>> begin Reading text
Hendrik G. "Hank" Meijer (born 1952) is an American billionaire businessman, co-chairman and CEO of the US supermarket chain Meijer.

Early life
Hank Meijer is the son of Lena Rader and Frederik Meijer, and grandson of Hendrik Meijer, who founded the US supermarket chain Meijer in 1934. He was educated at Creston High School. In 1973, he graduated from the University of Michigan with a degree in literature.

Career
From 1973 to 1979, Meijer was a journalist. In 1979, he joined Meijer, rising to co-chairman and CEO.

According to Forbes, Hank and Doug Meijer have a joint net worth of $7.8 billion, as of June 2015.

Personal life
He has three children from his first marriage, and is now married to Liesel Litzenburger, a writer and novelist. He lives in Grand Rapids, Michigan.

He was a close friend of President and Mrs. Gerald R. Ford, and is vice-chairman and a trustee of the Gerald R. Ford Presidential Foundation.
>> end Reading text
• **Problems**
1 – List each distinct year that the Hank Meijer biography mentions.
2 – Edit the Hank Meijer biography by reproducing it from the words "According to Forbes, Hank" and stopping after "Ford Presidential Foundation.", with "novelist" changed to "poet".
>> begin Data excerpt
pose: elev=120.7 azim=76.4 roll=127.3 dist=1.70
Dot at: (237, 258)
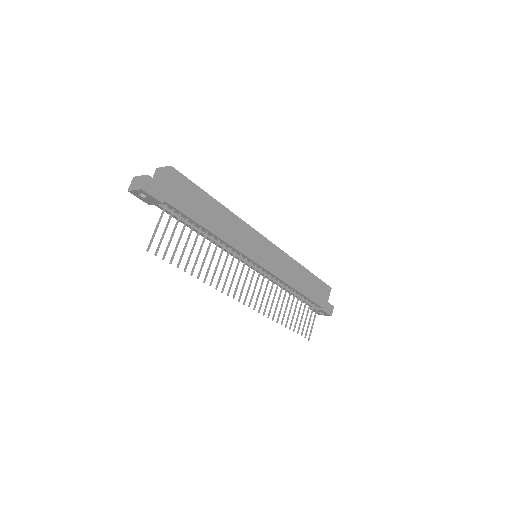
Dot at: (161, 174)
>> end Data excerpt
• **Full answers**
1 – 1952, 1934, 1973, 1979, 2015

2 –
According to Forbes, Hank and Doug Meijer have a joint net worth of $7.8 billion, as of June 2015.

Personal life
He has three children from his first marriage, and is now married to Liesel Litzenburger, a writer and poet. He lives in Grand Rapids, Michigan.

He was a close friend of President and Mrs. Gerald R. Ford, and is vice-chairman and a trustee of the Gerald R. Ford Presidential Foundation.